§ **TASK INSTRUCTIONS**
Among the entries below, take the line with "3: (229, 78)" and the line with "36: (455, 227)", and output them and every line between them exactly, with nothing else.
[[ THE RECORDS open ]]
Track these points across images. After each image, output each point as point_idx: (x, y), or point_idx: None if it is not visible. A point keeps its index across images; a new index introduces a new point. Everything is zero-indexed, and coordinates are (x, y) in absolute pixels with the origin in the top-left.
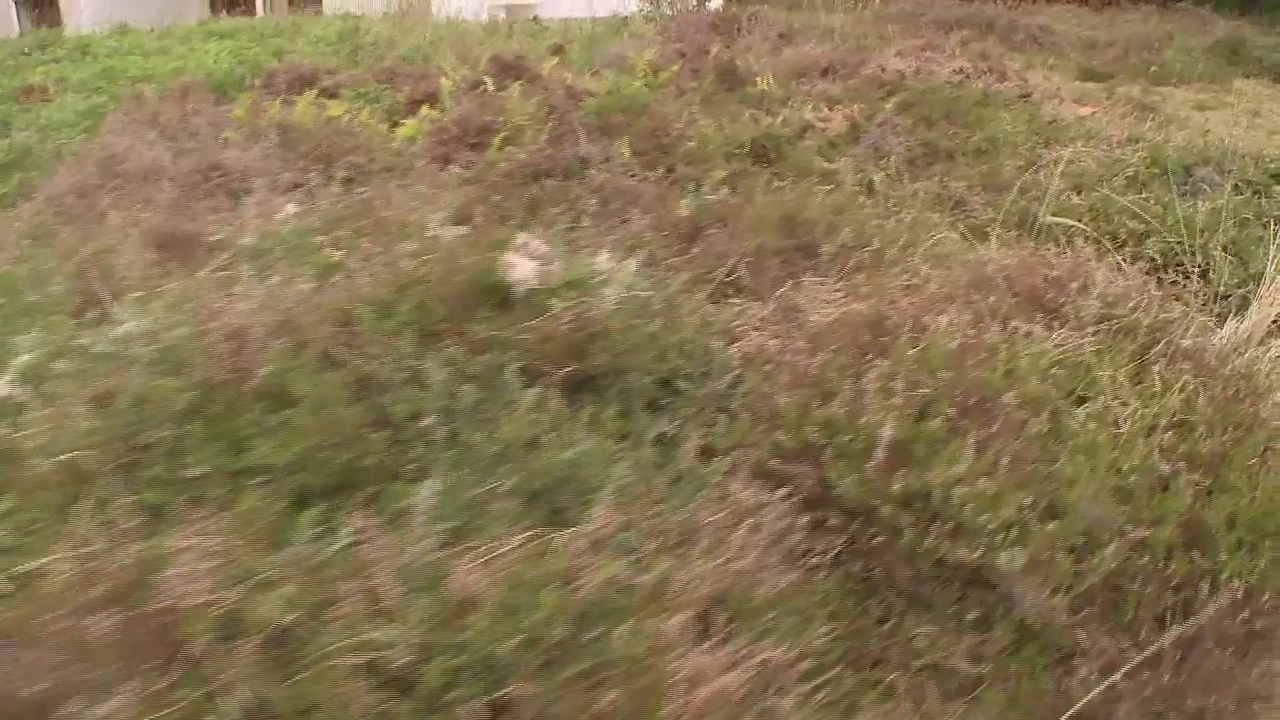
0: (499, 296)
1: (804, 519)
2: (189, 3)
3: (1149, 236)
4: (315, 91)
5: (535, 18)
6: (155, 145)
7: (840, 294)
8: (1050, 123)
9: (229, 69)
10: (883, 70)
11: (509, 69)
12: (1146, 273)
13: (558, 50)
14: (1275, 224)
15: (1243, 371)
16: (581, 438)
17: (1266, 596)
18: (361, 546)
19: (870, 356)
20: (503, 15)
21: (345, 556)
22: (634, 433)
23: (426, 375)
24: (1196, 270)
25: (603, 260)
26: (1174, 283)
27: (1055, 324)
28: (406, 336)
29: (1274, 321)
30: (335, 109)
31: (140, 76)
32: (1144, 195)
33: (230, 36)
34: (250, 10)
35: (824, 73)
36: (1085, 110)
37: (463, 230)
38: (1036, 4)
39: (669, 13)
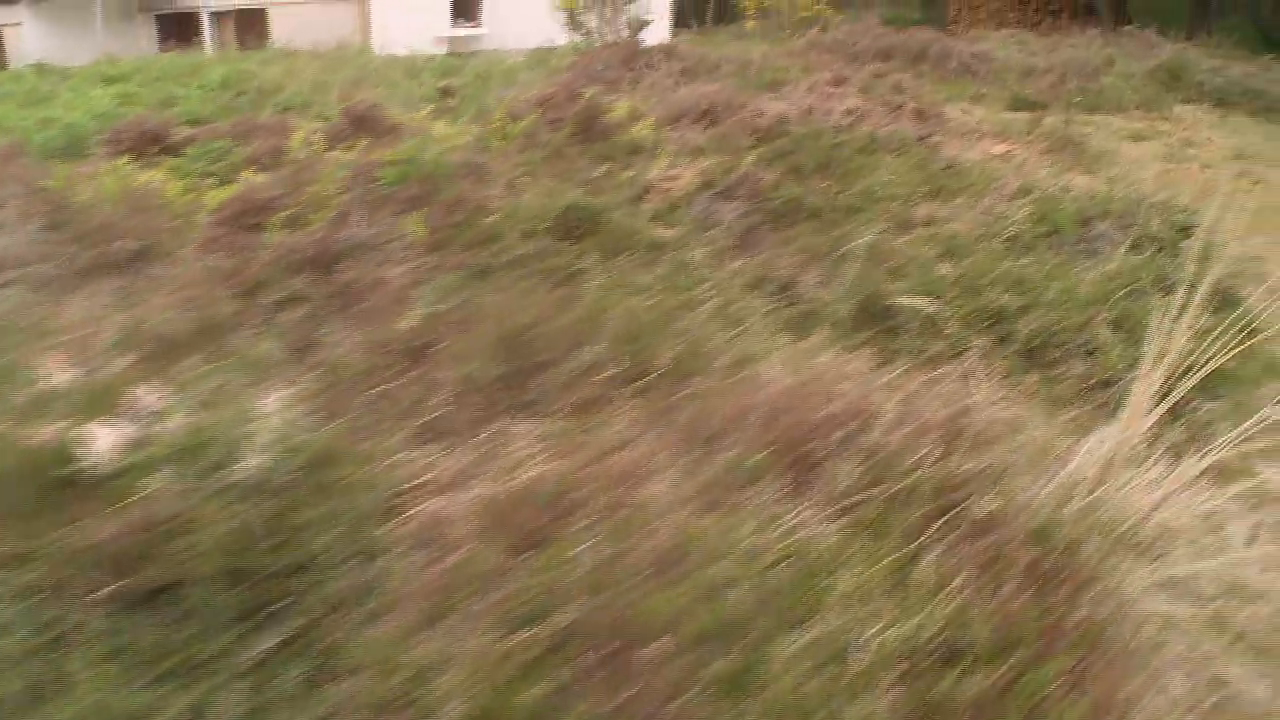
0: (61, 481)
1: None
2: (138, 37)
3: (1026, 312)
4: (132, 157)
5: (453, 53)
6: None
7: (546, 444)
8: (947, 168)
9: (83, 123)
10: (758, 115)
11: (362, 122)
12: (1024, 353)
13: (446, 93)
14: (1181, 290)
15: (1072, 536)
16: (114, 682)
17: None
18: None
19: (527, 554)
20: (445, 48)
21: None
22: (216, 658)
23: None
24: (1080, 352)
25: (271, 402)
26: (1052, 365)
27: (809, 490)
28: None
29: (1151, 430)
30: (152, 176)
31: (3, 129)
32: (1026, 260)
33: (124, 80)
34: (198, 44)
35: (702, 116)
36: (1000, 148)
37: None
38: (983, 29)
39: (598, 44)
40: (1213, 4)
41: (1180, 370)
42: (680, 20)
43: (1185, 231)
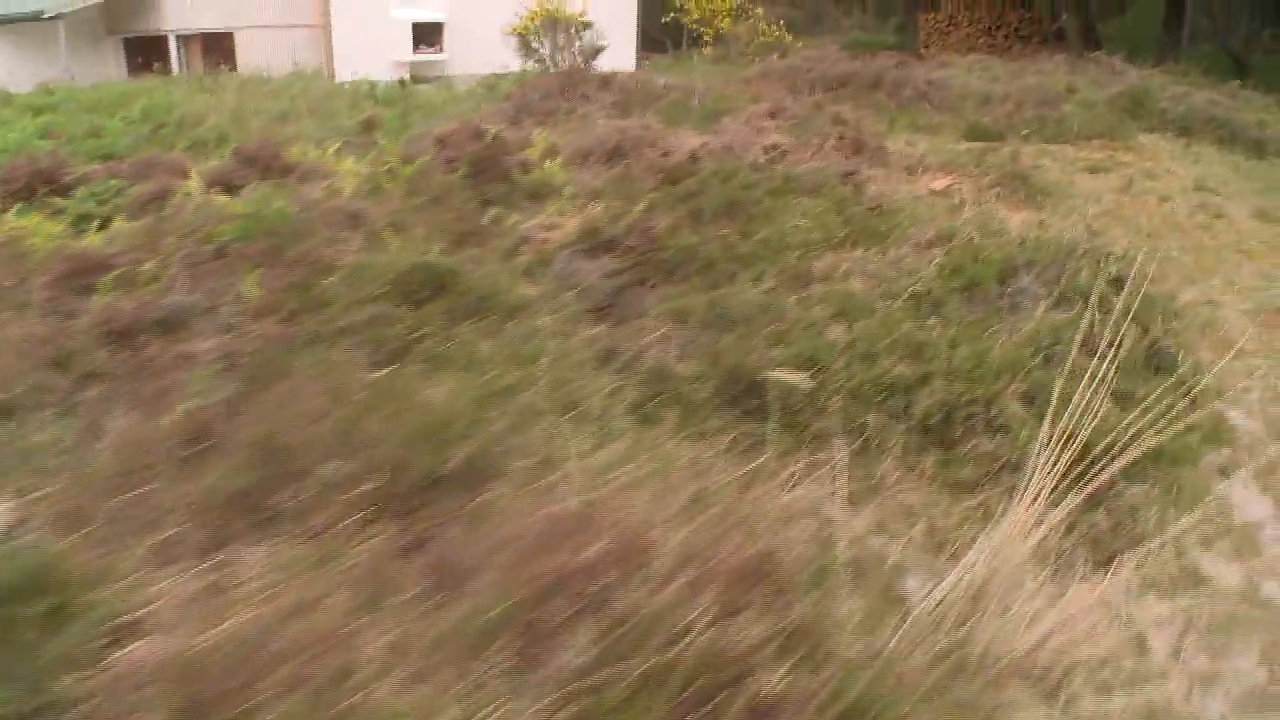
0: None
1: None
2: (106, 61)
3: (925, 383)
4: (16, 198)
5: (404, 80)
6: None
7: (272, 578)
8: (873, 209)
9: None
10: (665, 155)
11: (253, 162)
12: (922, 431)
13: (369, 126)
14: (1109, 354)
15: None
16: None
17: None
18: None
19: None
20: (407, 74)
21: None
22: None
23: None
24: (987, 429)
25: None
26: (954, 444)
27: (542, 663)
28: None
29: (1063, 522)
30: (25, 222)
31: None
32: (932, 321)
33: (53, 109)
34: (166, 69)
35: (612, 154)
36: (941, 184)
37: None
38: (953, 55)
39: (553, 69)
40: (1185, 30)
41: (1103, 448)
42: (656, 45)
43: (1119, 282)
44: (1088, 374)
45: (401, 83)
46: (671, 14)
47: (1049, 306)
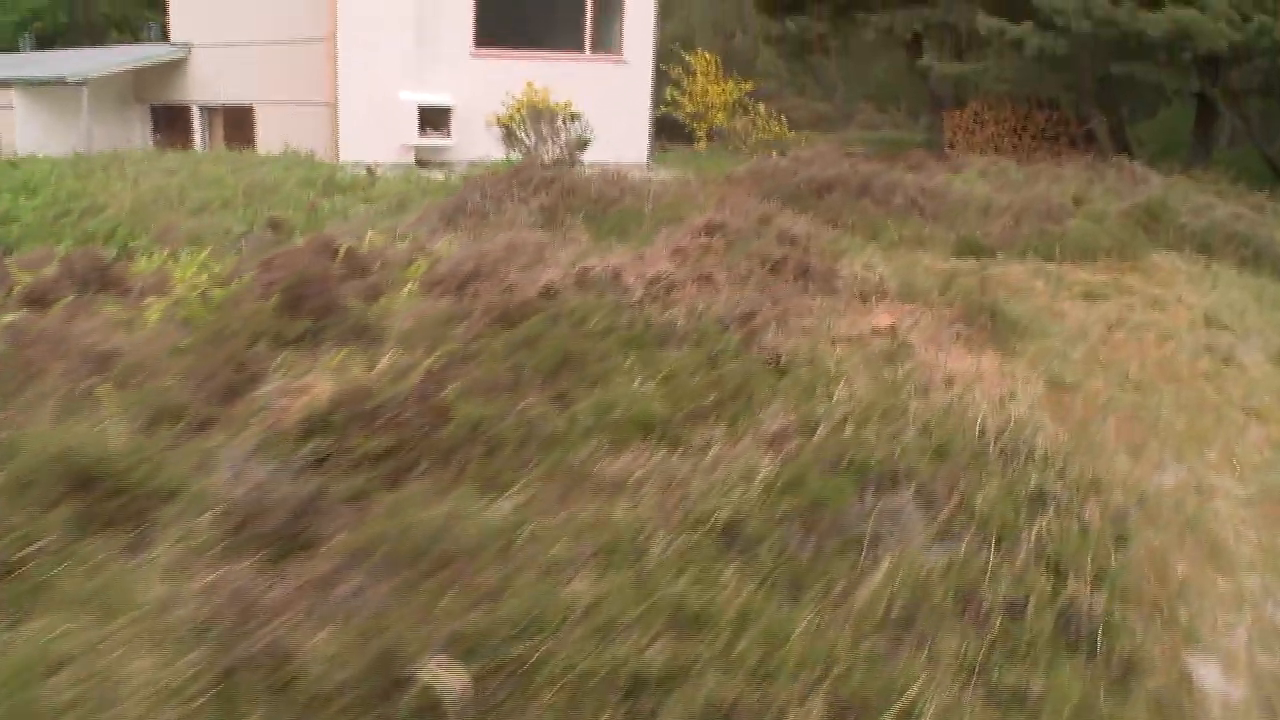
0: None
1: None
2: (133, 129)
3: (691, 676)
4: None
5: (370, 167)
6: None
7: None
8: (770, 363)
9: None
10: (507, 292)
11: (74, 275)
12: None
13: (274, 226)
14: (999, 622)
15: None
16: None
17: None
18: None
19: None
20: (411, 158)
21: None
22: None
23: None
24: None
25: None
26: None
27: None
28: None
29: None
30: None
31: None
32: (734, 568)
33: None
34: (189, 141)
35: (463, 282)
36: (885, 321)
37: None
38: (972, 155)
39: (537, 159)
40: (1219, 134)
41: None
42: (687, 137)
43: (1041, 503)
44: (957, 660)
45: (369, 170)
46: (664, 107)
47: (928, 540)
[[ THE RECORDS closed ]]
[[ THE RECORDS open ]]
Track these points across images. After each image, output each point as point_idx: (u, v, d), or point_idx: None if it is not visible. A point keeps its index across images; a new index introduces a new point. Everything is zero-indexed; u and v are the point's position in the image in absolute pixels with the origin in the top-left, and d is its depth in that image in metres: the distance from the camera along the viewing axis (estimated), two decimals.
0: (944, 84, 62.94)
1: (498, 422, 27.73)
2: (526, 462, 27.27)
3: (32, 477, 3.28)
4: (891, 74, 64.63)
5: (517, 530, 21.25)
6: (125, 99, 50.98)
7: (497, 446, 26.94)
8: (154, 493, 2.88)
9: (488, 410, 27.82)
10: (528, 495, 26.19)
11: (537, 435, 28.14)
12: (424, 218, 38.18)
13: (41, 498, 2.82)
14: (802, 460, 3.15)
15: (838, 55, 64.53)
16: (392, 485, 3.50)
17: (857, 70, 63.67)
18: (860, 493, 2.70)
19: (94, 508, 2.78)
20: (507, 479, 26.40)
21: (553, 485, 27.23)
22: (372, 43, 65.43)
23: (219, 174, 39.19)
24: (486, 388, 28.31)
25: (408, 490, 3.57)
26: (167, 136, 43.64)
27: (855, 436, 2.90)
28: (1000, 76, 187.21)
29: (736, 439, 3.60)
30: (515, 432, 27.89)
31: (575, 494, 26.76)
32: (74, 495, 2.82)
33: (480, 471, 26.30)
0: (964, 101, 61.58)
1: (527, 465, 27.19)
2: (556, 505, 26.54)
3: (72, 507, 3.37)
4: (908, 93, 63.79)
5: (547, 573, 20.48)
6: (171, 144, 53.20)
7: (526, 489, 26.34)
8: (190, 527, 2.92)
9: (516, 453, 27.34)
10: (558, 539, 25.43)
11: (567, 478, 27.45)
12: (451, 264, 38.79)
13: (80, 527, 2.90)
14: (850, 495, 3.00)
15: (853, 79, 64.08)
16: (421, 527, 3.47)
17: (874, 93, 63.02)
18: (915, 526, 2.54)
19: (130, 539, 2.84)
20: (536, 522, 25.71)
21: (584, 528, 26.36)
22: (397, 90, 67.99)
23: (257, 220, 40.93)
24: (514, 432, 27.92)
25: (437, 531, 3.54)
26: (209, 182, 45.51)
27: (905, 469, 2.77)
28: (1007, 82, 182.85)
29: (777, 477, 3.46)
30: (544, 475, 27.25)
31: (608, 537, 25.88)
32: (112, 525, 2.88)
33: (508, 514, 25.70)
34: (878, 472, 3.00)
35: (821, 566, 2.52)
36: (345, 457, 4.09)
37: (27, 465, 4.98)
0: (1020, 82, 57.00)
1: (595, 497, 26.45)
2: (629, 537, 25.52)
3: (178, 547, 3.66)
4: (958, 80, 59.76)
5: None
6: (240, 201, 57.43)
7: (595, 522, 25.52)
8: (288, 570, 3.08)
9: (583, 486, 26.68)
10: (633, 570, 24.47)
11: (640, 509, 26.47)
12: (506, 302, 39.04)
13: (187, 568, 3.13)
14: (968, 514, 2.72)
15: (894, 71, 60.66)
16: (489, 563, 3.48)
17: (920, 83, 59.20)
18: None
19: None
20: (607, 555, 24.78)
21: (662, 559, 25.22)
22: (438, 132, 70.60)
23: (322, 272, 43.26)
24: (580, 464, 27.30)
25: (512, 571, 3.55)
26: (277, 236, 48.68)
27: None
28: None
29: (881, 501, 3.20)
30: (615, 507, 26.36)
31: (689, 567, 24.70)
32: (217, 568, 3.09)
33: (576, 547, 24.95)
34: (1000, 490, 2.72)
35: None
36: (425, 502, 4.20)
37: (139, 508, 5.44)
[[ THE RECORDS closed ]]
[[ THE RECORDS open ]]
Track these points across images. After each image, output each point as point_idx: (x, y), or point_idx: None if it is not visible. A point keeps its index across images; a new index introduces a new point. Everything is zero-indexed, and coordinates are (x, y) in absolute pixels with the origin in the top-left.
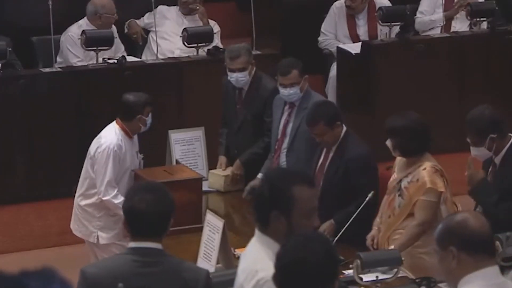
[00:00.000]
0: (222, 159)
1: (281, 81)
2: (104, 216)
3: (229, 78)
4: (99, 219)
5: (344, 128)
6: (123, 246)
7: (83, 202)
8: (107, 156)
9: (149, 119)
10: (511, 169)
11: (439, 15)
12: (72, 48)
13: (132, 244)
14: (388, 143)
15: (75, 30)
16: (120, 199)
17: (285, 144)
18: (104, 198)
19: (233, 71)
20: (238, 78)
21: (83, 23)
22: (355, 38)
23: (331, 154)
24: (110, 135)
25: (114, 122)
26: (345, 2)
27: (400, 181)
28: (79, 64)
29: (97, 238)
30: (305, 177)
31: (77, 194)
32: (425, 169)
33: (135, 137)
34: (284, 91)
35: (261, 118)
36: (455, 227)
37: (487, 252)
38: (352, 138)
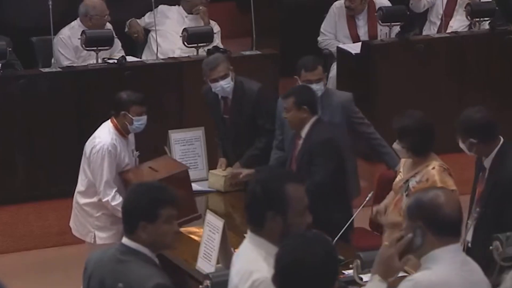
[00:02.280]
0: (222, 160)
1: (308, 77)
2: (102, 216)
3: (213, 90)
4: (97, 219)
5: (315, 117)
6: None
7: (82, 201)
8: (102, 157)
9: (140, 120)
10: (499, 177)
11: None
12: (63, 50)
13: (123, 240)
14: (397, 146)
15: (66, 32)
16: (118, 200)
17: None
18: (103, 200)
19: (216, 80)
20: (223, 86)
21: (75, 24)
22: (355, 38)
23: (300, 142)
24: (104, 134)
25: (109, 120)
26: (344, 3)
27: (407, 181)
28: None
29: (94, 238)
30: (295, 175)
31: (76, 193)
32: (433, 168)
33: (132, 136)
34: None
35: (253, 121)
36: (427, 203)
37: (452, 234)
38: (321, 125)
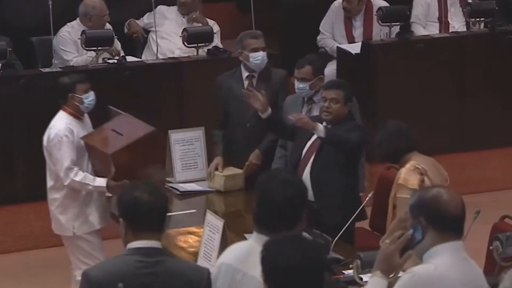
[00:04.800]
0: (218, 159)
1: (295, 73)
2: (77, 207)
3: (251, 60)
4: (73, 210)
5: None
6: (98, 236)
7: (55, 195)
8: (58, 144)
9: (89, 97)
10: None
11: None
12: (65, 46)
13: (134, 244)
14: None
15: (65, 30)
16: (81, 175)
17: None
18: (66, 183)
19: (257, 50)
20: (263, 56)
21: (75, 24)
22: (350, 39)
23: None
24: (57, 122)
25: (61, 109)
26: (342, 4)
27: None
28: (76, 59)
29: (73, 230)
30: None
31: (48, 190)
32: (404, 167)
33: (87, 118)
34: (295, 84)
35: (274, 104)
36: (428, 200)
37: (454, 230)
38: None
[[ THE RECORDS closed ]]
§ **YOUR RESPONSE**
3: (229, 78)
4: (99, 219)
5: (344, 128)
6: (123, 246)
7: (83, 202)
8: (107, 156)
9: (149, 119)
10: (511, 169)
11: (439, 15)
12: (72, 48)
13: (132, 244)
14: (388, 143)
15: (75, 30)
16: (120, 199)
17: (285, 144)
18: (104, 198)
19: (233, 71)
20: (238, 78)
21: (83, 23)
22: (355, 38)
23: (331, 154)
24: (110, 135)
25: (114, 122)
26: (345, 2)
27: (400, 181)
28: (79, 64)
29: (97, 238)
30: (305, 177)
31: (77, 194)
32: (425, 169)
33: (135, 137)
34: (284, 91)
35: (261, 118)
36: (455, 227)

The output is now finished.